Maurras (Charles), (suite)
Désintéressé, fougueux, convaincu de la force implacable de sa logique, Maurras érige sa pensée en système. Les disciples qui n'adoptent pas le point de vue du maître sont rejetés. À deux reprises, dans les années 1910, il réussit à neutraliser ses adversaires : en 1911, la vieille garde royaliste, qui tente de discréditer ses méthodes auprès du duc d'Orléans ; en 1914, les catholiques démocrates, qui essaient d'obtenir du pape Pie X la condamnation publique de quelques-unes des œuvres antichrétiennes de sa jeunesse (le Chemin de Paradis, 1895 ; Trois idées politiques, 1898 ; Anthinéa, 1901).
Au cours de la Première Guerre mondiale, Maurras soutient sans faille la cause de l'« union sacrée ». Il en retire un prestige qui lui vaut même l'estime des républicains patriotes, tel le partisan de Clemenceau Émile Buré. Poincaré lui-même le lit avec intérêt.
De l'« antigermanisme » au pétainisme.
• C'est avec le même acharnement qu'il poursuit son combat dans l'entre-deux-guerres, sans renouveau, ni des idées ni des méthodes. L'« antigermanisme » qu'il professe demeure immuable, tout comme l'hostilité à la République. La condamnation de l'Action française par le pape Pie XI, à la fin de l'année 1926, brise le rêve d'une alliance durable avec le catholicisme. La crise des années trente marque un déclin : de nouveaux courants de la droite non conformiste, composés parfois d'ex-maurrassiens, mettent en cause le principat intellectuel de Maurras. Ce dernier les comprend mal et raille leur volonté d'ébranler les bases du système républicain : « Mes amis, leur déclare-t-il, le 6 février 1934, ce n'est pas encore aujourd'hui que vous abattrez la République. » À partir de 1935, et plus encore de 1936, le projet de constitution d'une Union latine s'appuyant sur l'Italie de Mussolini et l'Espagne franquiste engage la ligue d'Action française dans un rapprochement périlleux avec les dictatures. Si Maurras demeure « anti-allemand » après la défaite de 1940, il entend conjuguer, au nom de la « seule France », obédience au régime de Vichy (salué comme l'État enfin restauré) et hostilité à l'Angleterre.
En janvier 1945, Maurras, francisque à la boutonnière, est condamné par la cour de justice du Rhône à la réclusion à perpétuité et à la dégradation nationale. Il demeure convaincu d'avoir été lucide et dénonce un verdict qu'il juge indigne. Après plusieurs années de détention à Clairvaux, il est gracié en 1952 et, en raison de son état de santé, transféré dans une clinique de Tours. Il meurt peu après, le 16 novembre 1952.

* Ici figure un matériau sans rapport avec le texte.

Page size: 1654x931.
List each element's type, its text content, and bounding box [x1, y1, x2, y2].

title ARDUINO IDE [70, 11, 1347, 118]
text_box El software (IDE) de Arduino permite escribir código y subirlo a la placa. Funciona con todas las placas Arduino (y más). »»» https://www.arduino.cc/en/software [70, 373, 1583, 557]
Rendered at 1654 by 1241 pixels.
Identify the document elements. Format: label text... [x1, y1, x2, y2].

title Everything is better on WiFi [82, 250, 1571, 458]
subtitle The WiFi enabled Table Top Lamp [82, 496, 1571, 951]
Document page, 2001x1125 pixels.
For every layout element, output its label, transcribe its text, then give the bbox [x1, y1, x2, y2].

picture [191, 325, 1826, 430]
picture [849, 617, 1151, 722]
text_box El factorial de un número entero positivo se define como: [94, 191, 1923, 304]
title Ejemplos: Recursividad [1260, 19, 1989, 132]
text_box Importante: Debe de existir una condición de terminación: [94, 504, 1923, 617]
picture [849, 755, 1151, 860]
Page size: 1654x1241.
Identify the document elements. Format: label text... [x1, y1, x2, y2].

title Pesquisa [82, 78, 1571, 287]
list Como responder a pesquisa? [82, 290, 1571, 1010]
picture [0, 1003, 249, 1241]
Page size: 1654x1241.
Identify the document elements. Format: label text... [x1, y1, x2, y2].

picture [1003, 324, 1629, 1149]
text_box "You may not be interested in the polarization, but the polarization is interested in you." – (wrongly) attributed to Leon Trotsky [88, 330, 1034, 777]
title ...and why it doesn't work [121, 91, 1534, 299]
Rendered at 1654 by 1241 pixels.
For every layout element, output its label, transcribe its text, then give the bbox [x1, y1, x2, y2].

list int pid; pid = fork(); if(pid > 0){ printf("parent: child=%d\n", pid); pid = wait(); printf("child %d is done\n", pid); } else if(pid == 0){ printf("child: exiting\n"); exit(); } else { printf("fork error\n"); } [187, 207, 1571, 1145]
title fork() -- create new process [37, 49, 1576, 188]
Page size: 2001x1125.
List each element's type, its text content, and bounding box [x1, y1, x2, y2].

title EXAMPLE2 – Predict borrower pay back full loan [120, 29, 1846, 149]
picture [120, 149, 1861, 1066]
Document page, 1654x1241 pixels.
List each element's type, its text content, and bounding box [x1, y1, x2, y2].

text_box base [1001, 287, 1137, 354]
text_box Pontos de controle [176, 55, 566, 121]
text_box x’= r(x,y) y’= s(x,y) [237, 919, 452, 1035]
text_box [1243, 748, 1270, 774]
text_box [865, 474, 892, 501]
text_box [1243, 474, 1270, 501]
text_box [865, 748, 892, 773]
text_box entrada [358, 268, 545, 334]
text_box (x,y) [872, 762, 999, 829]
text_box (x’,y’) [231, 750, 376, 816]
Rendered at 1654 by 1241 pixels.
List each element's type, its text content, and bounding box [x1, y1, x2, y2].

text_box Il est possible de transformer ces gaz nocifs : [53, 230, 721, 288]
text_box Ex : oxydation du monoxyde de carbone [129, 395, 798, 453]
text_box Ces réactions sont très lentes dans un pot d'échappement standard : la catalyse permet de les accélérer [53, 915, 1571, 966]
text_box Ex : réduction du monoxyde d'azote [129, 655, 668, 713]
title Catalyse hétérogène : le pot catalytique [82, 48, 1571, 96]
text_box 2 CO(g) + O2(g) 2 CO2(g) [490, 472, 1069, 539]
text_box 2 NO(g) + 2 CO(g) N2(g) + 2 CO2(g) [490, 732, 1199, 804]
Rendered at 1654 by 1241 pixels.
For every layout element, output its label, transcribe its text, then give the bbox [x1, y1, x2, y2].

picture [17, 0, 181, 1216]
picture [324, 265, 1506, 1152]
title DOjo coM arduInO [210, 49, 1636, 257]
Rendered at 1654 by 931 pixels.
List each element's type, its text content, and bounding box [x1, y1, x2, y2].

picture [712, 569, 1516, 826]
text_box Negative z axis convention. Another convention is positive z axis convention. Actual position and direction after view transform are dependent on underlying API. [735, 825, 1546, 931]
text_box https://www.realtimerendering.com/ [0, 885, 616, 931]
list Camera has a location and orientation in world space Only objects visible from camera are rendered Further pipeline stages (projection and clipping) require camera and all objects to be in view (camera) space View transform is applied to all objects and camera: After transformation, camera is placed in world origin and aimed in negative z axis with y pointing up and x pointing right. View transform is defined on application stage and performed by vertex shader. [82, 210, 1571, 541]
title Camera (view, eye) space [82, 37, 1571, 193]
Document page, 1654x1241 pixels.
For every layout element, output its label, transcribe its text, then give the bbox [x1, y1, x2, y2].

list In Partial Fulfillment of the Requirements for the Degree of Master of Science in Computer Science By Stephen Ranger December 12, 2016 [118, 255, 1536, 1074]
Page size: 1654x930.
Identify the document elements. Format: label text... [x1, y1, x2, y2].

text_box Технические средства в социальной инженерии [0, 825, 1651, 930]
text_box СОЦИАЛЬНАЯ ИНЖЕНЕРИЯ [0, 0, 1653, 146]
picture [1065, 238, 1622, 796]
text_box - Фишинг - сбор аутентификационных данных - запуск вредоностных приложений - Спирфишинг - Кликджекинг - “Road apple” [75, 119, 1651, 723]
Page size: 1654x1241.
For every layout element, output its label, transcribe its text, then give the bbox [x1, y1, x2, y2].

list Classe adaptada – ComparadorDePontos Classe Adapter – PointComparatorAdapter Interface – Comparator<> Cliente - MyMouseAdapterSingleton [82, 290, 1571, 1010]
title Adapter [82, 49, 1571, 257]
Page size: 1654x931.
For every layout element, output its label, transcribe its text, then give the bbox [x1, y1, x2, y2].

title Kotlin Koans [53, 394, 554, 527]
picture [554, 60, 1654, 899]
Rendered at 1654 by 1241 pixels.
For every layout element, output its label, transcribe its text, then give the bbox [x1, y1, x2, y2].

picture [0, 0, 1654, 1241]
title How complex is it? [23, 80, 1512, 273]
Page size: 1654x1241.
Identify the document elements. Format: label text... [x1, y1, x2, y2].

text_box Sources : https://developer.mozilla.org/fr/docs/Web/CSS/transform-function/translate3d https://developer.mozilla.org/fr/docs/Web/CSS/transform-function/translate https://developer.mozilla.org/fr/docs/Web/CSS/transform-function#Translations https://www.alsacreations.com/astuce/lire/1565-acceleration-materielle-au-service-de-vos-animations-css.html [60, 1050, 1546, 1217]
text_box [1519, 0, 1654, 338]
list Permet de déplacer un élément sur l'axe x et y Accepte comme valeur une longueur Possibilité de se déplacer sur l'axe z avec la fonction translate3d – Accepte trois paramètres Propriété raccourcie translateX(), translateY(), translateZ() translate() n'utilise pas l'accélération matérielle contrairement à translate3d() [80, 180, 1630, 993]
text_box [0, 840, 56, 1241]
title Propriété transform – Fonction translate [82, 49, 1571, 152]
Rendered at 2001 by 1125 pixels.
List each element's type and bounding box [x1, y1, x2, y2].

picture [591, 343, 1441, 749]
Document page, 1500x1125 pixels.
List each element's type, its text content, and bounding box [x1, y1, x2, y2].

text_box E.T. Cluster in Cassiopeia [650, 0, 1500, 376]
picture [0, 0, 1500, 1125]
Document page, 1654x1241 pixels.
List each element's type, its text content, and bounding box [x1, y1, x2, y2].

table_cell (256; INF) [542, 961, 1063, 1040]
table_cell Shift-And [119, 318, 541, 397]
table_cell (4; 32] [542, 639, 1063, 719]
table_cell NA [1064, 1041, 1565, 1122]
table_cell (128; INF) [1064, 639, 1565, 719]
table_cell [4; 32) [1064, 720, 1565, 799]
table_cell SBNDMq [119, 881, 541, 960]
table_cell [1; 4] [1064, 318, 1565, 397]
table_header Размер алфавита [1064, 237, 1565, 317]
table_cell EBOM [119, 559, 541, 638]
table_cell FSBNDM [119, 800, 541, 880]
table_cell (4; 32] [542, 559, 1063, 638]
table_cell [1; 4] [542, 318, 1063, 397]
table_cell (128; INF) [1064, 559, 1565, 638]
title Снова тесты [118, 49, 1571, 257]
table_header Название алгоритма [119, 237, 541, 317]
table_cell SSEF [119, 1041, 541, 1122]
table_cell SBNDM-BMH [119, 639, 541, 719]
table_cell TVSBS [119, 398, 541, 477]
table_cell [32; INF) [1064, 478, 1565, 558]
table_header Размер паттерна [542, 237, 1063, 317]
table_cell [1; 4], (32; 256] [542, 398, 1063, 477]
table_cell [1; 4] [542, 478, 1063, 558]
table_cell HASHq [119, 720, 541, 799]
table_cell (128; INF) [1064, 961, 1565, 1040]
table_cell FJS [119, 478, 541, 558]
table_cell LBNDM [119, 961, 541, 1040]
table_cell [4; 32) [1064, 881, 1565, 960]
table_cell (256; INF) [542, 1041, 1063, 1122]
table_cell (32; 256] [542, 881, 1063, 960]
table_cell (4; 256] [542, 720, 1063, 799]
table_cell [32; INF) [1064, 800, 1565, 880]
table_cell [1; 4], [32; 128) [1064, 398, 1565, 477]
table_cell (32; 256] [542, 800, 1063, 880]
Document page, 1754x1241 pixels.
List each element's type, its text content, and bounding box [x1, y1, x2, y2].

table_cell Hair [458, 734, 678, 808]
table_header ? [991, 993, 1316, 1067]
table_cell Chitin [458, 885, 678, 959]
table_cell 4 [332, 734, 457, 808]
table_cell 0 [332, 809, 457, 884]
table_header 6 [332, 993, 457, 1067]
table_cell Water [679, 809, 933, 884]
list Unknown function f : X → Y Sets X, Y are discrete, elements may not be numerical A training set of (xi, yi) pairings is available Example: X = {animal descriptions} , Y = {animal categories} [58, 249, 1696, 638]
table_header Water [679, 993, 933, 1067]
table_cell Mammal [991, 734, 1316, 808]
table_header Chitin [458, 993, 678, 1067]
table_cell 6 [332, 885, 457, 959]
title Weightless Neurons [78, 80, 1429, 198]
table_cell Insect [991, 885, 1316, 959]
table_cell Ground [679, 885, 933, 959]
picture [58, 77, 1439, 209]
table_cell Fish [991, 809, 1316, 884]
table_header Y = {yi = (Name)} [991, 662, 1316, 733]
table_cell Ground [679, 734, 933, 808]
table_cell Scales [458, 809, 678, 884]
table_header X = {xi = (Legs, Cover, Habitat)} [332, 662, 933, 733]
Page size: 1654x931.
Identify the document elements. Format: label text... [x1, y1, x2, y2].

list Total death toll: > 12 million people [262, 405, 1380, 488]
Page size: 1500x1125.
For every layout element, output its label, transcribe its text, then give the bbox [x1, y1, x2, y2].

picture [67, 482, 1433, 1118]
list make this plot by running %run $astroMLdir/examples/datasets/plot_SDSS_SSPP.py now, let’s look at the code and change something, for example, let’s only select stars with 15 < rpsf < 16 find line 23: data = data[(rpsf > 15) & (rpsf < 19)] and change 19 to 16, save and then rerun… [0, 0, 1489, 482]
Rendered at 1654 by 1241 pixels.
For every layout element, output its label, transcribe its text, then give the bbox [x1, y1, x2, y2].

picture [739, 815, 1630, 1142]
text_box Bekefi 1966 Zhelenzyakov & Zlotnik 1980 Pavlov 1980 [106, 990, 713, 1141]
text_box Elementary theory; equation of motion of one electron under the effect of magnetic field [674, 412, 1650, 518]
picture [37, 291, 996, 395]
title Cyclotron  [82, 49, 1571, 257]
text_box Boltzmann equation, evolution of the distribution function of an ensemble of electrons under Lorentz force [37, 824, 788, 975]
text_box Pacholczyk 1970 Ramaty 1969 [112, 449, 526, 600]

L'influence qu'il a exercée jusqu'au bout sur nombre de disciples ne tient-elle pas au moins autant à la rigueur logique de son système qu'à la passion stoïque avec laquelle il a engagé sa vie au service d'un ordre du monde qu'il affirmait inscrit dans la nature des choses ? Cette humilité a son envers : la certitude d'appartenir à l'élite de « ceux qui savent ».